**What is expected:** Beneath this instruction is a block of data; output from it exactly the lines that run from the one containing "Another effect of" through the one containing "1. Law no. 7895, dated", inclusive.

** Data for this exercise follows **

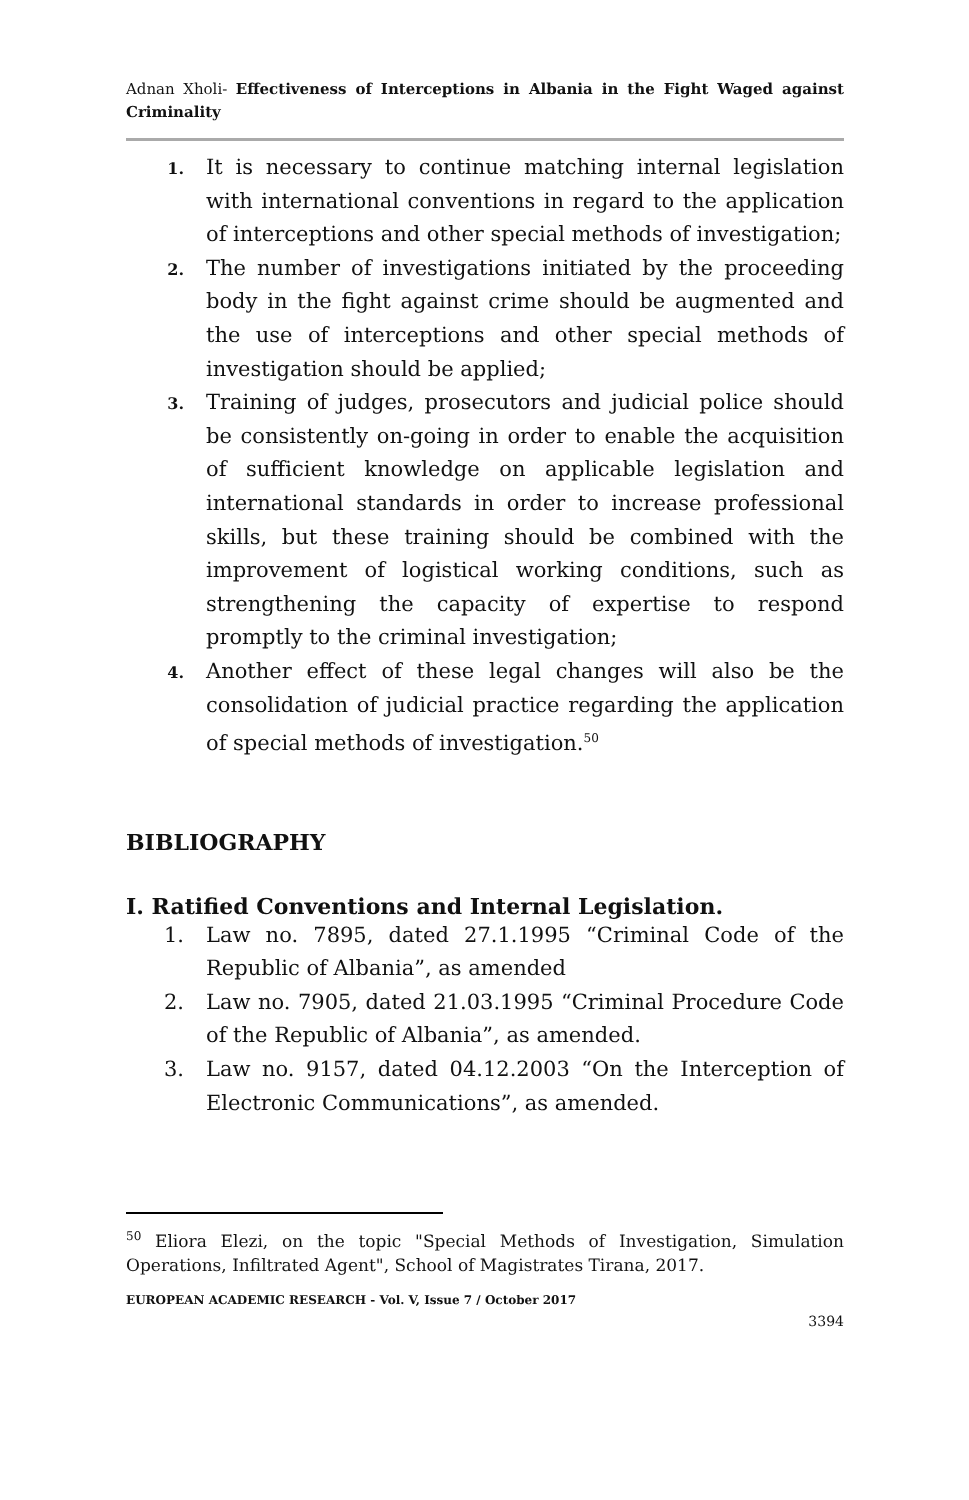Adnan Xholi- Effectiveness of Interceptions in Albania in the Fight Waged against Criminality
1.
It is necessary to continue matching internal legislation with international conventions in regard to the application of interceptions and other special methods of investigation;
2.
The number of investigations initiated by the proceeding body in the fight against crime should be augmented and the use of interceptions and other special methods of investigation should be applied;
3.
Training of judges, prosecutors and judicial police should be consistently on-going in order to enable the acquisition of sufficient knowledge on applicable legislation and international standards in order to increase professional skills, but these training should be combined with the improvement of logistical working conditions, such as strengthening the capacity of expertise to respond promptly to the criminal investigation;
4.
Another effect of these legal changes will also be the consolidation of judicial practice regarding the application of special methods of investigation.<sup>50</sup>
BIBLIOGRAPHY
I. Ratified Conventions and Internal Legislation.
1. Law no. 7895, dated 27.1.1995 “Criminal Code of the Republic of Albania”, as amended
2. Law no. 7905, dated 21.03.1995 “Criminal Procedure Code of the Republic of Albania”, as amended.
3. Law no. 9157, dated 04.12.2003 “On the Interception of Electronic Communications”, as amended.
<sup>50</sup> Eliora Elezi, on the topic "Special Methods of Investigation, Simulation Operations, Infiltrated Agent", School of Magistrates Tirana, 2017.
EUROPEAN ACADEMIC RESEARCH - Vol. V, Issue 7 / October 2017
3394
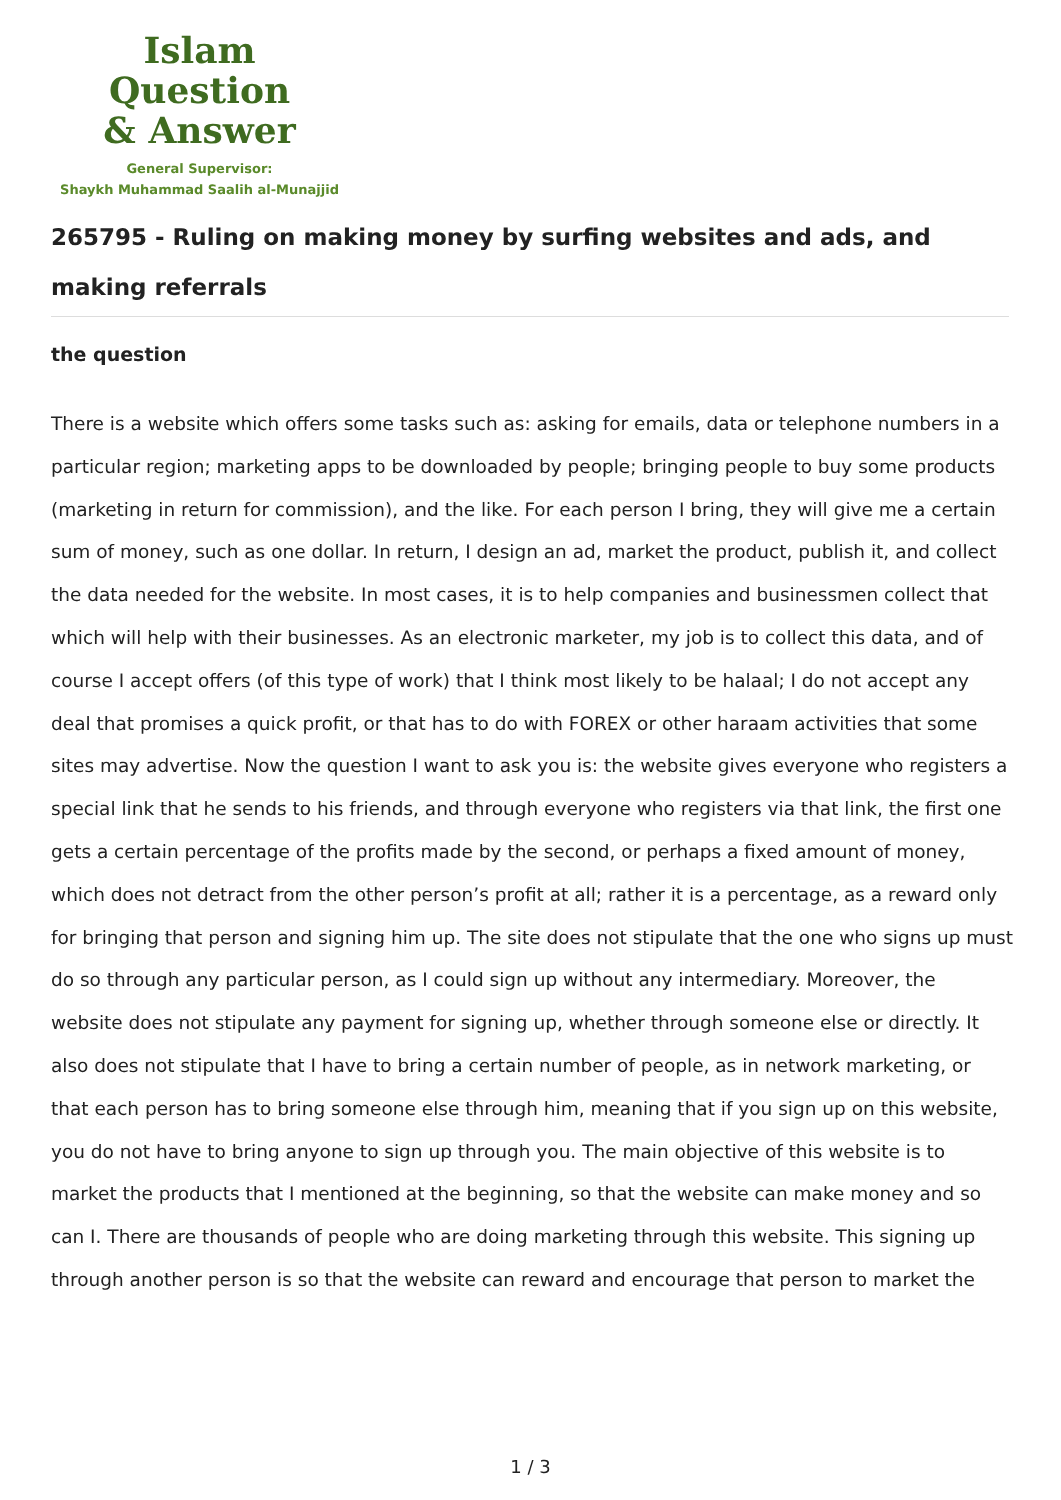Islam Question
& Answer
General Supervisor:
Shaykh Muhammad Saalih al-Munajjid
265795 - Ruling on making money by surfing websites and ads, and making referrals
the question
There is a website which offers some tasks such as: asking for emails, data or telephone numbers in a particular region; marketing apps to be downloaded by people; bringing people to buy some products (marketing in return for commission), and the like. For each person I bring, they will give me a certain sum of money, such as one dollar. In return, I design an ad, market the product, publish it, and collect the data needed for the website. In most cases, it is to help companies and businessmen collect that which will help with their businesses. As an electronic marketer, my job is to collect this data, and of course I accept offers (of this type of work) that I think most likely to be halaal; I do not accept any deal that promises a quick profit, or that has to do with FOREX or other haraam activities that some sites may advertise. Now the question I want to ask you is: the website gives everyone who registers a special link that he sends to his friends, and through everyone who registers via that link, the first one gets a certain percentage of the profits made by the second, or perhaps a fixed amount of money, which does not detract from the other person’s profit at all; rather it is a percentage, as a reward only for bringing that person and signing him up. The site does not stipulate that the one who signs up must do so through any particular person, as I could sign up without any intermediary. Moreover, the website does not stipulate any payment for signing up, whether through someone else or directly. It also does not stipulate that I have to bring a certain number of people, as in network marketing, or that each person has to bring someone else through him, meaning that if you sign up on this website, you do not have to bring anyone to sign up through you. The main objective of this website is to market the products that I mentioned at the beginning, so that the website can make money and so can I. There are thousands of people who are doing marketing through this website. This signing up through another person is so that the website can reward and encourage that person to market the
1 / 3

** End of Data for this exercise **

**Task solution:**
Another effect of these legal changes will also be the consolidation of judicial practice regarding the application of special methods of investigation.<sup>50</sup>
BIBLIOGRAPHY
I. Ratified Conventions and Internal Legislation.
1. Law no. 7895, dated 27.1.1995 “Criminal Code of the Republic of Albania”, as amended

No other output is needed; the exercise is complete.